La votación reconfigura el escenario: lo que hasta ahora era una protección nacional con criterios técnicos uniformes podría pasar a depender, en mayor medida, de decisiones provinciales.

Qué cambia y qué está en discusión

La ley original prohibía actividades mineras, hidrocarburíferas y obras de infraestructura sobre glaciares y ambiente periglacial. Además, creó el Inventario Nacional de Glaciares, elaborado por equipos técnicos del IANIGLA y el CONICET, con criterios científicos homogéneos en todo el país.

La reforma aprobada introduce un cambio central: otorga a las provincias mayor capacidad para determinar qué áreas deben considerarse protegidas y cuáles podrían quedar fuera del inventario si no cumplen determinados parámetros de “relevancia hídrica”.

En términos prácticos, esto significa que actividades hoy vedadas podrían habilitarse en determinadas zonas, dependiendo de la interpretación y regulación local.

El argumento oficial

Desde el gobierno nacional, encabezado por Javier Milei, se sostiene que la modificación brinda mayor seguridad jurídica, fortalece el federalismo y despeja obstáculos para inversiones —principalmente en minería— en un contexto económico crítico.

La postura oficial plantea que el desarrollo productivo y la protección ambiental no son excluyentes, sino que pueden convivir bajo reglas claras.

Las alertas ambientales

Del otro lado, organizaciones ambientalistas, científicos y referentes académicos advierten sobre un posible retroceso en materia de protección ambiental. Señalan que la fragmentación de criterios podría debilitar el principio precautorio y abrir conflictos judiciales futuros.

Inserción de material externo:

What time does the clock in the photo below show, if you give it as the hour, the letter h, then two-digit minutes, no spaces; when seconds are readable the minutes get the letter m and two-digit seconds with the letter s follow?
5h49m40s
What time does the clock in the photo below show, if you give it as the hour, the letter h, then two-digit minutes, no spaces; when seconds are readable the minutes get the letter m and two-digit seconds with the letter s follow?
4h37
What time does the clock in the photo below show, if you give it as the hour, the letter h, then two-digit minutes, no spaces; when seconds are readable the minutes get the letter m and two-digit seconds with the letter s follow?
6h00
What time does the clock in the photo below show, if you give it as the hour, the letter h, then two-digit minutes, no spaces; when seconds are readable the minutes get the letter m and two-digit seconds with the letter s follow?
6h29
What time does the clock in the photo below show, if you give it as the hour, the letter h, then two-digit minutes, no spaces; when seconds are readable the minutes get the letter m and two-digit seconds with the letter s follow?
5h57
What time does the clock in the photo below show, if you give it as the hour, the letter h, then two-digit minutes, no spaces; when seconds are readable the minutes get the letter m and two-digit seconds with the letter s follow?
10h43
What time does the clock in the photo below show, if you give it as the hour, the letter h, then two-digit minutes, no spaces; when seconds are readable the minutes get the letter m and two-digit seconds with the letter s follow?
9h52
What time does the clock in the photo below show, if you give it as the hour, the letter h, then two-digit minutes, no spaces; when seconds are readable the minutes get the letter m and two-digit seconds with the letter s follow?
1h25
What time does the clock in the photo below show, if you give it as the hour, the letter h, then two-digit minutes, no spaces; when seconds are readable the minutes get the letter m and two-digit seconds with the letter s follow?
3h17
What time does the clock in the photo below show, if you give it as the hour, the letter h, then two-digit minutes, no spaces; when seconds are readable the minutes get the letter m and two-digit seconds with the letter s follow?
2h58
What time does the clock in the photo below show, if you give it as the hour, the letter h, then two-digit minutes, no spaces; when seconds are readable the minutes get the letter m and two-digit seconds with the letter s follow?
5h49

El punto más sensible no es solo el hielo visible en alta montaña, sino el ambiente periglacial: esos suelos congelados que actúan como esponjas naturales regulando el agua que abastece a poblaciones, sistemas productivos y ecosistemas enteros.

La reforma aún no es ley definitiva. El proyecto debe ser tratado por la Cámara de Diputados de la Nación Argentina, donde se anticipa un debate intenso. Si se aprueba sin modificaciones, el nuevo esquema entrará en vigencia y marcará un giro profundo en la política ambiental argentina.

A partir de ahora, el eje del debate ya no será únicamente técnico: será político, económico y territorial. La pregunta que queda flotando es directa y poderosa: ¿Se trata de una actualización necesaria para el desarrollo o del inicio de una flexibilización en la defensa de las reservas estratégicas de agua del país?